Neal Mohan, YouTube's chief product officer, announced today that YouTube is preparing to launch a beta version of tiktok competitor short in the United States from March. In a blog post about the new features of YouTube in the coming months, Mohan said that the YouTube team will let more creators use shorts in the United States.
According to Mohan, the YouTube team's shorts test in India has been successful, and the feature has been available in India for several months. Since December, the number of Indian channels using the short authoring tool has more than tripled, and the YouTube short player now has more than 3.5 billion daily views worldwide, he said.
Reports that YouTube is developing tiktok competitors first appeared in April 2020, but YouTube did not launch shorts in India until September. After the explosive popularity of tiktok, the company is trying to figure out how to expand its creator population and 2 billion monthly users to mobile priority products, and instagram is doing the same. Shortly before YouTube launched shorts, instagram launched reels, causing two of the world's largest technology and social platforms to race to catch up with tiktok.

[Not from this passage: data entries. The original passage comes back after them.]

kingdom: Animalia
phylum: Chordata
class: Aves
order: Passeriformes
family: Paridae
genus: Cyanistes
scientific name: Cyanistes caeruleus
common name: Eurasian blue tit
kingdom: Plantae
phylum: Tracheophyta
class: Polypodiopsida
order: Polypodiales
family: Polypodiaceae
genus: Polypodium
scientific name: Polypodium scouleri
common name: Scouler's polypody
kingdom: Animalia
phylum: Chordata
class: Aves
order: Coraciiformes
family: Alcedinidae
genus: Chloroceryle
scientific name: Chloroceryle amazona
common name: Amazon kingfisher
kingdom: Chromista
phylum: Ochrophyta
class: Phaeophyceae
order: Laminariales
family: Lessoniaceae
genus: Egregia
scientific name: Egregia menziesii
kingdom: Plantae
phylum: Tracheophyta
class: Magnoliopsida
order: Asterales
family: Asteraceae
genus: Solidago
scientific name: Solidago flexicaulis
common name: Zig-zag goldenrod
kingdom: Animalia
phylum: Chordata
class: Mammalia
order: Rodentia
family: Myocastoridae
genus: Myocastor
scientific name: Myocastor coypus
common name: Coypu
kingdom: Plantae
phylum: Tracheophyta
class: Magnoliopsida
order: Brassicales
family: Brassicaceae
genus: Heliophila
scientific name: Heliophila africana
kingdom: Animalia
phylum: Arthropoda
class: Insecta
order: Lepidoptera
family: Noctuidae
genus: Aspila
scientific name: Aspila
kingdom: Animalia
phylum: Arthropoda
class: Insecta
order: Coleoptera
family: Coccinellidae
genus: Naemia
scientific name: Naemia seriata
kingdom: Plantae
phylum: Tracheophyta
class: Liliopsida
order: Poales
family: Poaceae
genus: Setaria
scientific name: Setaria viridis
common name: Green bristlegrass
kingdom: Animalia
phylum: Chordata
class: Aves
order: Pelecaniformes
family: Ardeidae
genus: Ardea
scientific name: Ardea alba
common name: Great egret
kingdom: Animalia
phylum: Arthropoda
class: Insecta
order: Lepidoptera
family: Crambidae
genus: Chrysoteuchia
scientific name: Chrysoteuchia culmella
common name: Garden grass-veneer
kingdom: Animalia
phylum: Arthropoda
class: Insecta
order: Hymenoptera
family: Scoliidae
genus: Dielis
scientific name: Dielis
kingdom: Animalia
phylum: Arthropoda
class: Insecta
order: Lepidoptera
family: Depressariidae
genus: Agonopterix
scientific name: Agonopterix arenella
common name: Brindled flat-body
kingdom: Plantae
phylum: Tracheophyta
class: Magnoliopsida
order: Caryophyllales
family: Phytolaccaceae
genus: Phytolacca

It's not surprising that YouTube is trying to get short into the hands of creators and users as soon as possible. By November 2020, tiktok's growth continued to soar, with three times as many users as in 2018. Like other companies, TikTok's business has been helped by COVID-19, enabling people trapped in their homes to participate in world without end new short videos and make their own short videos. It is predicted that tiktok's monthly active users will exceed 1 billion this year.
All of which helps explain why YouTube is looking for new ways to give creators the ability to continue making videos for the platform, rather than turning entirely to tiktok or reels). Mohan's blog also announced new monetization features, including applause, which will allow fans to buy one-time applause animations that appear at the top of the video. Creators can get a certain percentage of their income from each purchase.